Around 8pm the evening of the incident, a resident assistant at UND's Walsh noticed a group of intoxicated hockey players, unable to walk on their own, being carried to their rooms by teammates. Despite being told that the situation was "taken care of" by the players carrying their incoherent teammates, the RA phoned 911 for assistance.
The state the responding officer found the four freshmen hockey players in was not a pretty one:
Gothberg, who had a strong odor of alcohol, was passed out face down on the floor and Chyzyk was lying on the futon.
Sevigny shook Gothberg, and he responded, but Chyzyk did not, even though she "shook him, tapped his face and spoke to him," Sevigny said.
He had vomit on the front of his shirt.
"While I was trying to wake Chyzyk, someone mentioned that he had taken a lot of shots that night," she said. "I then used a pressure point behind his right ear, Chyzyk started to move and I asked Chyzyk to speak with me.
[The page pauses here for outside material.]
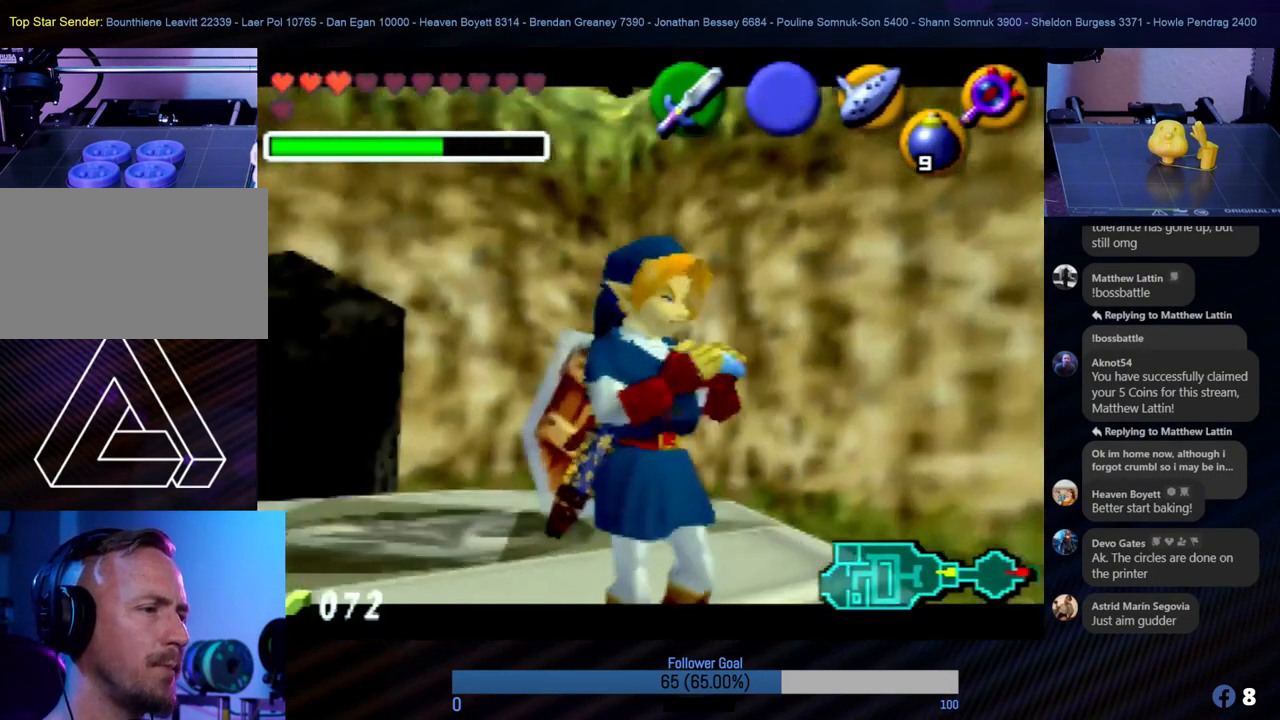
{"buttons": [], "left_stick": "center", "events": []}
Chyzyk then mumbled he’s sleeping and swung his arm at me."
He finally sat up and told Sevigny he was fine but had "consumed about a half bottle of straight vodka," she said.
Altru paramedics showed up, checked Gothberg and determined he "would be fine to stay in his room," she said.
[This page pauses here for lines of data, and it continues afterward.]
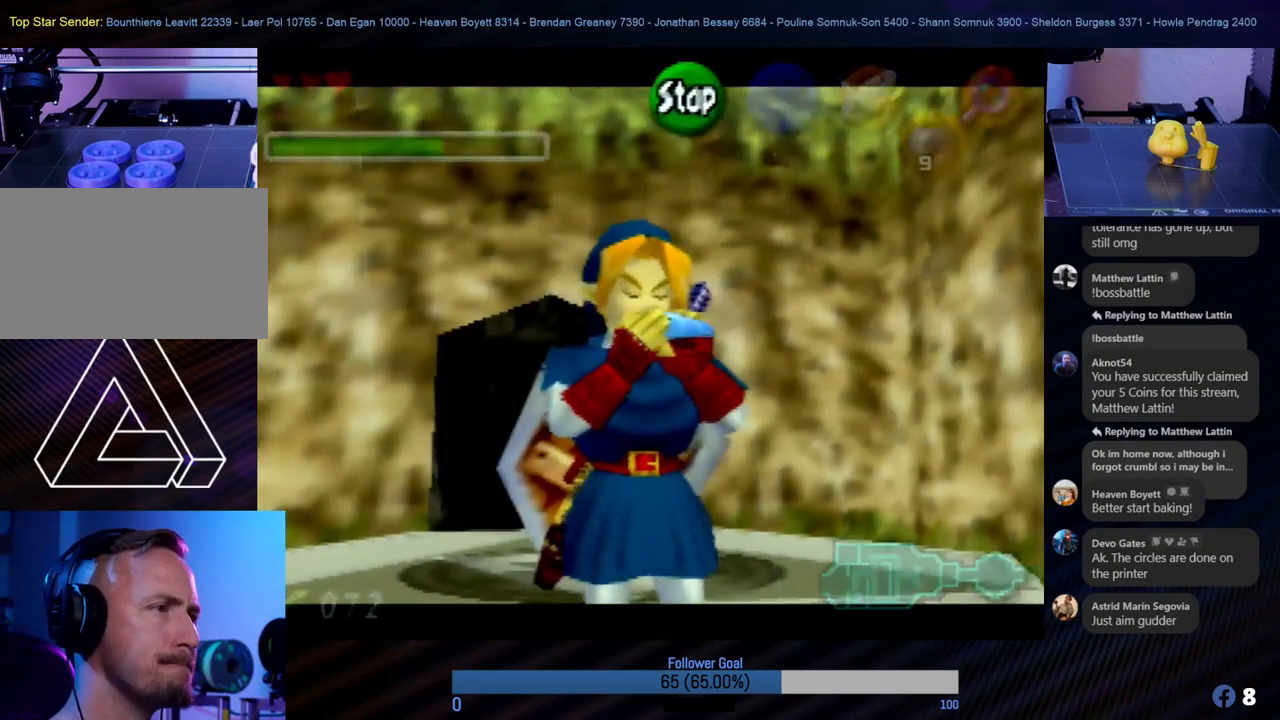
{"buttons": [], "left_stick": "center", "events": []}
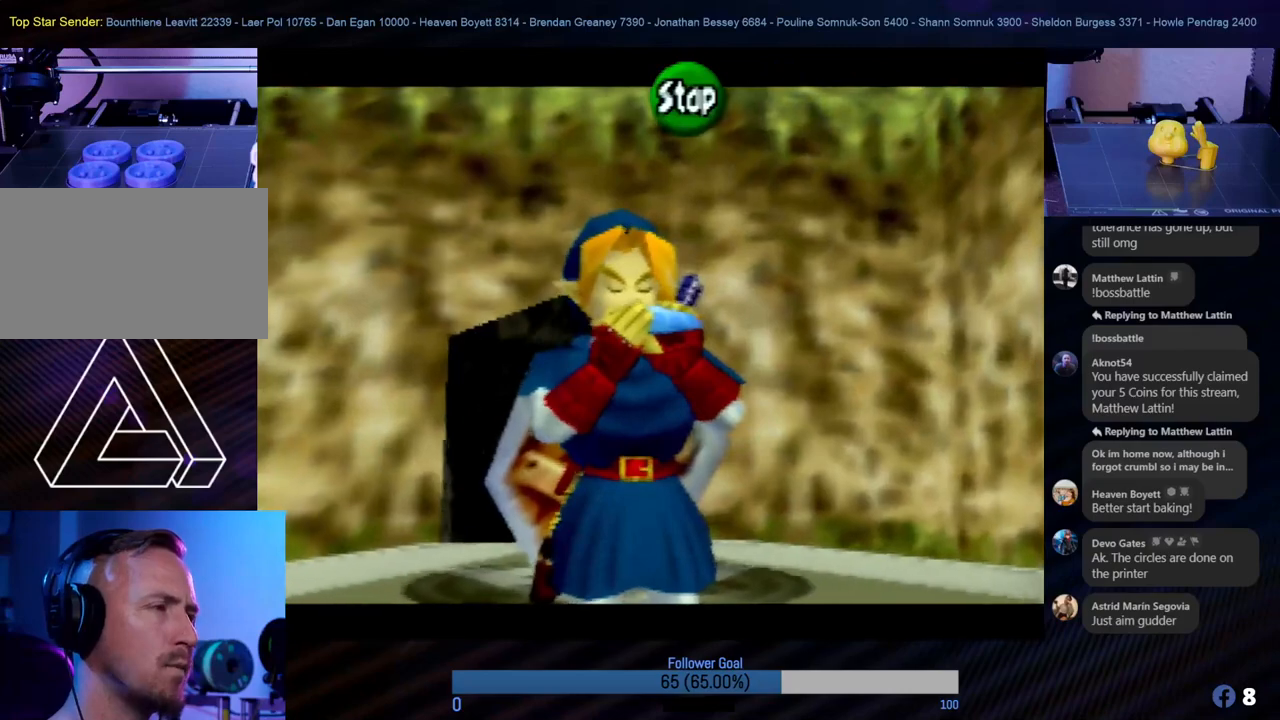
{"buttons": [], "left_stick": "center", "events": []}
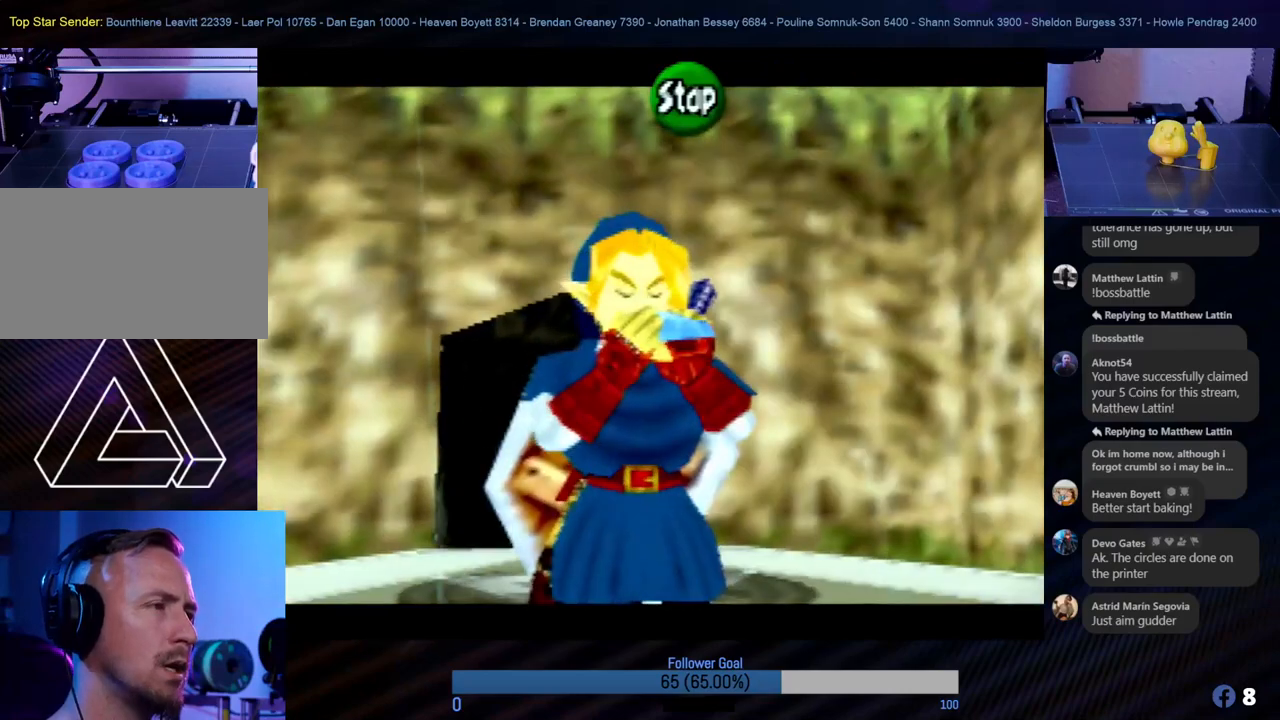
{"buttons": [], "left_stick": "center", "events": []}
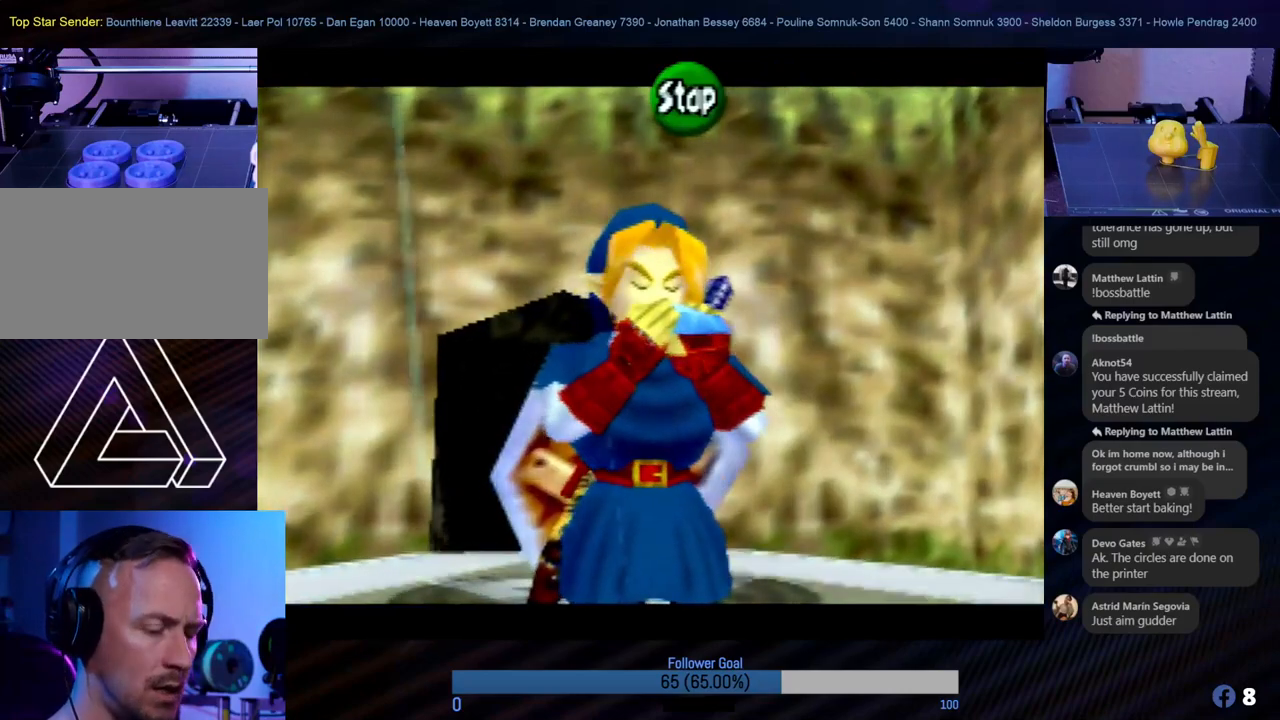
{"buttons": [], "left_stick": "center", "events": []}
Chyzyk needed someone to watch him all night, the paramedics said, and his girlfriend told them she would keep an eye on both Chyzyk and Gothberg.
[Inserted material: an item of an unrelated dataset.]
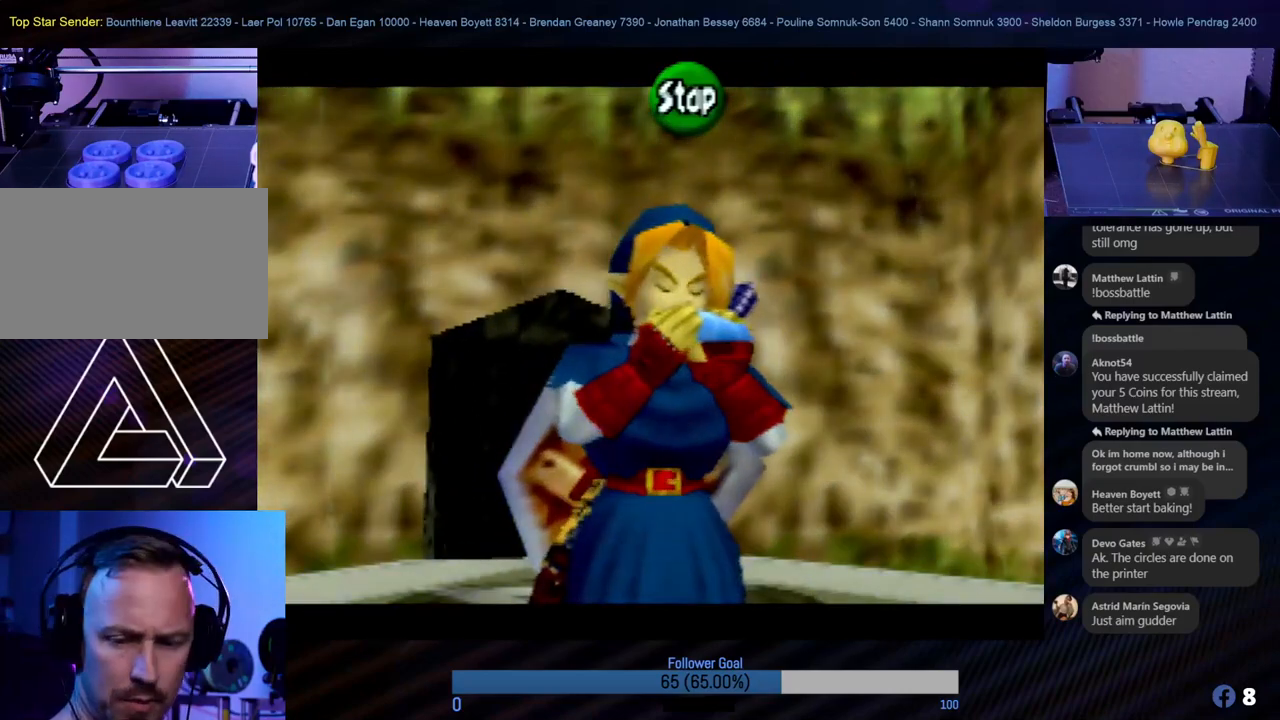
{"buttons": [], "left_stick": "center", "events": []}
Caggiula meanwhile, was taken to Altru Hospital for possible alcohol poisoning, Sevigny said.
Garfield then told Sevigny they still were missing one of the freshmen carried into the dorm, Jordan Schmaltz, who apparently wasn’t in his room, 102B, where Chyzyk and Gothberg were found. After looking elsewhere, police learned Schmaltz had locked himself in the bathroom in 102B while Sevigny and paramedics were checking on Gothberg and Chyzyk.
Sevigny said by now she found Schmaltz passed out in his bed. She shook him, tried to wake him, but "Schmaltz had his eyes partially open and was unable to answer my questions."
Paramedics checked him out.
In slurred speech, he declined to go to Altru. A paramedic said he needed someone watching him overnight, and Chyzyk’s girlfriend said she could do it, since she was going to be watching the other two players in the same room.
It goes without saying that drinking to the point of that condition comes with dangerously high risks. All four are tremendously talented hockey players, with Gothberg and Schmaltz being very high NHL draft picks, and that was put in very serious jeopardy on September 15th. Also, for their troubles, all four players will appear in court on October 30th to face underage drinking charges.
Junior defenseman Derek Forbort claimed what happened wasn't part of a team initiation. But the fact that it was four new members of the team, in the state they were in, that early in the evening highly suggests that their drinking was far more organized than a casual social gathering that got slightly out of hand.
North Dakota is a state that has hazing laws on the books. Here is the official law:
North Dakota Code > Title 12.1 > Chapter 12.1-17 > § 12.1-17-10 - Hazing - Penalty
Current as of: 2009
A person is guilty of an offense when, in the course of another person's initiation into or affiliation with any organization, the person willfully engages in conduct that creates a substantial risk of physical injury to that other person or a third person. As used in this section, "conduct" means any treatment or forced physical activity that is likely to adversely affect the physical health or safety of that other person or a third person, or which subjects that other person or third person to extreme mental stress, and may include extended deprivation of sleep or rest or extended isolation, whipping, beating, branding, forced calisthenics, overexposure to the weather, and forced consumption of any food, liquor, beverage, drug, or other substance. The offense is a class A misdemeanor if the actor's conduct causes physical injury, otherwise the offense is a class B misdemeanor.
The key phrases in there would seem to be "substantial risk of physical injury" and "forced consumption of...liquor" The Grand Forks Herald story makes it pretty hard to argue either of those two points.
So far, we've seen seven players receive single game suspensions, but with the recent revelations in this story, it seems unlikely that this matter is closed.